Are you focus stacking or just using a small aperture? For the magnification, you seem to be getting pretty deep DOF.
 
well.. you magnify it even more with crop sensor.

No. Magnification is a property of the optics, not the system (which includes the sensor). FOV is different between the two, even at high magnification, but the actual magnification remains the same. Let's say you took a photo of something that is 23.6mm wide. At 1:1 magnification, on a DX sensor it will fill the entire width of the frame since that is the width of the sensor. On a FX sensor, however, that same subject AT 1:1 would only fill ~2/3 the width of the frame. This is because the FOV is different, NOT the magnification. To fill the frame of an FX sensor with the same subject, you would need a magnification of ~1.5:1
 
Mjhoward: No stacking, I'm pretty sure most of these were taken at f11. I try to find "magic angles" to maximise the depth of field, see here: No Cropping Zone: Magic Angles
 
Mjhoward: No stacking, I'm pretty sure most of these were taken at f11. I try to find "magic angles" to maximise the depth of field, see here: No Cropping Zone: Magic Angles
So, you're using a tilt/shift?

I think the idea is the same Scheimpflug, only that instead of the lens plane being adjusted to meet the subject, the subject plane relative to the lens plane is being adjusted. While the idea of "Magic Angles" seems valid, it's not terribly sophisticated. It's more just skewing the DOF over the area of the subject area.

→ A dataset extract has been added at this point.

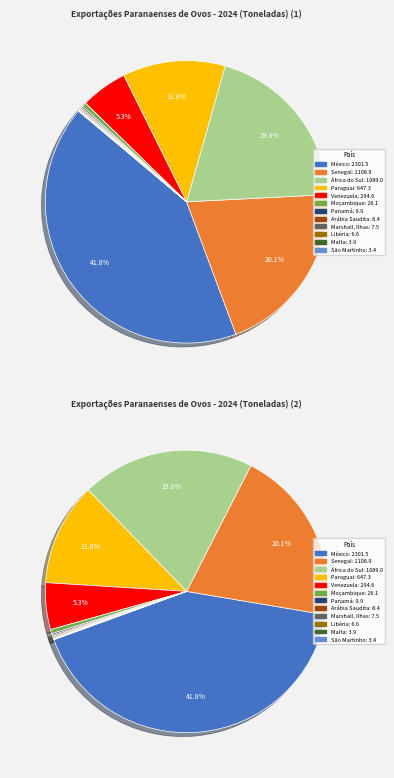

To the nearest percent, what is the difference between the Paraguai and Malta slice percentages?

12%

It's important to note that the amount of DOF does not change, but rather how the subject falls into that area. So if you imagine acceptable sharpness as a cube, you could fit the subject into that cube a number of ways. If you put the subject in at a diagonal, you'll get more of teh subject in sharp focus than if you fit the subject in perpendicular to it's face.

It's an interesting approach, and until I can get T/S bellows worked out It's something I'm deff going to investigate.